As this article points out, this issue isn’t just exclusive to millennials. Those working in senior positions (who are likely to be of an older generation) are also working longer hours than decades past, making the once traditional ‘9-5’ workday a thing of the past.
This article talks about how the causalised workforce is impacting Americans ability to have healthy social lives and meaningful family time that is organised in advance.
Edited excerpt:
Whereas we once shared the same temporal rhythms—five days on, two days off, federal holidays, thank-God-it’s-Fridays—our weeks are now shaped by the unpredictable dictates of our employers. Nearly a fifth of Americans hold jobs with nonstandard or variable hours. They may work seasonally, on rotating shifts, or in the gig economy driving for Uber or delivering for Postmates. Meanwhile, more people on the upper end of the pay scale are working long hours. Combine the people who have unpredictable workweeks with those who have prolonged ones, and you get a good third of the American labor force…
…When so many people have long or unreliable work hours, or worse, long and unreliable work hours, the effects ripple far and wide. Families pay the steepest price. Erratic hours can push parents—usually mothers—out of the labor force. A body of research suggests that children whose parents work odd or long hours are more likely to evince behavioral or cognitive problems, or be obese. Even parents who can afford nannies or extended day care are hard-pressed to provide thoughtful attention to their kids when work keeps them at their desks well past the dinner hour.
LISTENING
Podcast: Lie, Cheat & Steal
This podcast is for people like me who have a constant need for scammer content.
The show’s most recently released episodes are about the (debatable) scam that was Caroline Calloway’s internet famous creative workshops. Listen for hilariously insightful takes by hosts Pat Sirois and Kath Barbadaro.
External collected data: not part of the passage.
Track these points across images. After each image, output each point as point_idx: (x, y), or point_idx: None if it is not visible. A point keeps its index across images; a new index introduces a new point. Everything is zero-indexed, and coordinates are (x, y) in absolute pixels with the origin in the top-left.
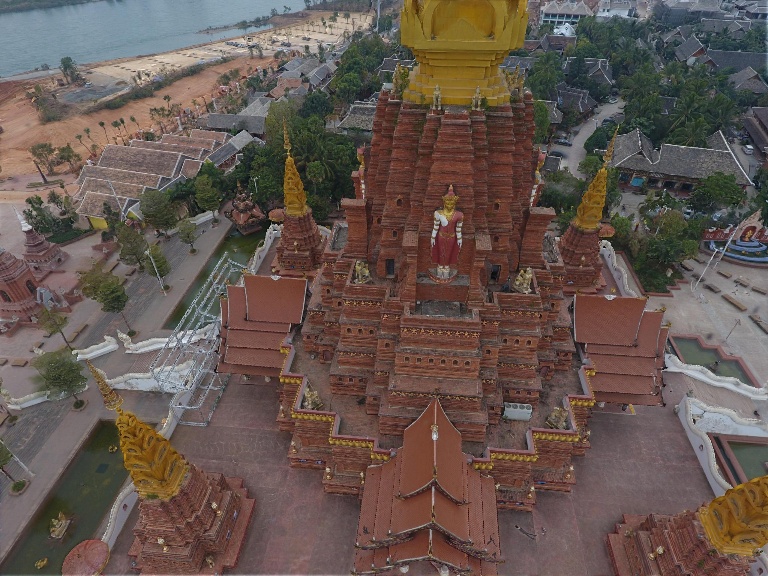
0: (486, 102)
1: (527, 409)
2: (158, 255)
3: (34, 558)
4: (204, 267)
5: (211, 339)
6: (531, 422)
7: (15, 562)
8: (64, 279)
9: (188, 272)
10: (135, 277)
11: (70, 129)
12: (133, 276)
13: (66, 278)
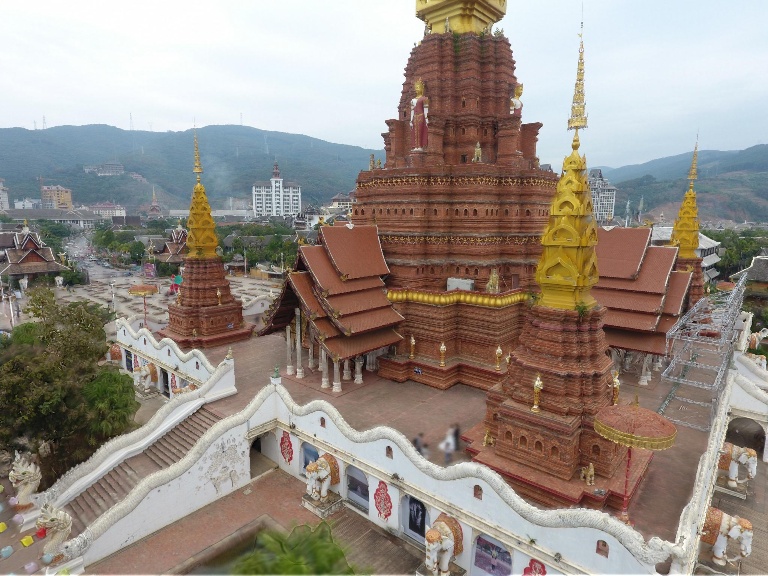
0: None
1: None
2: None
3: None
4: None
5: (722, 353)
6: None
7: None
8: None
9: None
10: None
11: None
12: None
13: None
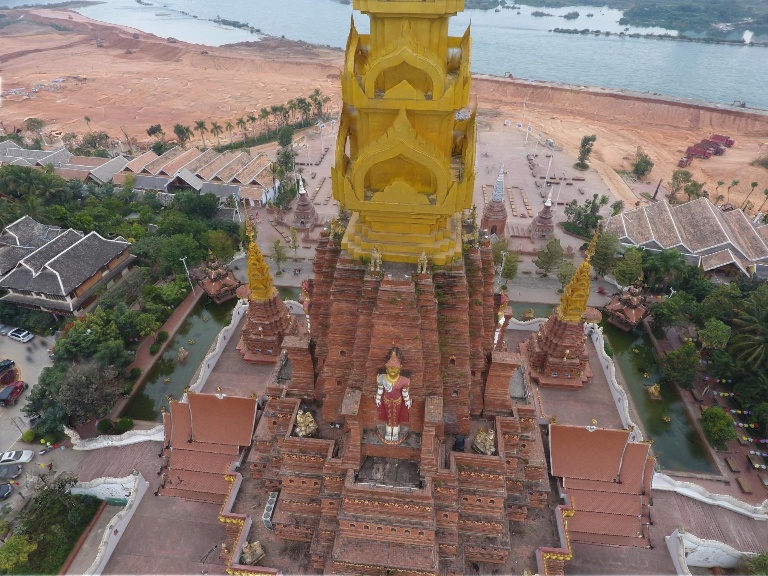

Side note: I tweeted about this recently, but why isn’t there more podcast content about cancer scammer Belle Gibson? That woman’s story is crying out for a 10-part series.
WATCHING
TV: Modern Love (Amazon Prime)
This new show features eight standalone episodes, each detailing a different love story originally told in The New York Times’ Modern Love column. (You can find all the columns the show is based on here).
I have been so excited to watch this, and so far (I’ve watched five episodes) I’ve not been disappointed. I’ve read some reviews saying it’s too corny and sickly sweet, but I happen to love that about it. The casting is excellent, the stories are beautiful, and it’s wonderfully executed.
The standout episodes for me are When Cupid is a Prying Journalist (featuring the real-life love story of the CEO of Hinge), and Take Me As I Am, Whoever I Am (with Anne Hathaway’s portrayal of a woman with bipolar).
TV: Fleabag, season two
You probably don’t need someone else to tell you this, but season two of Fleabag is very good.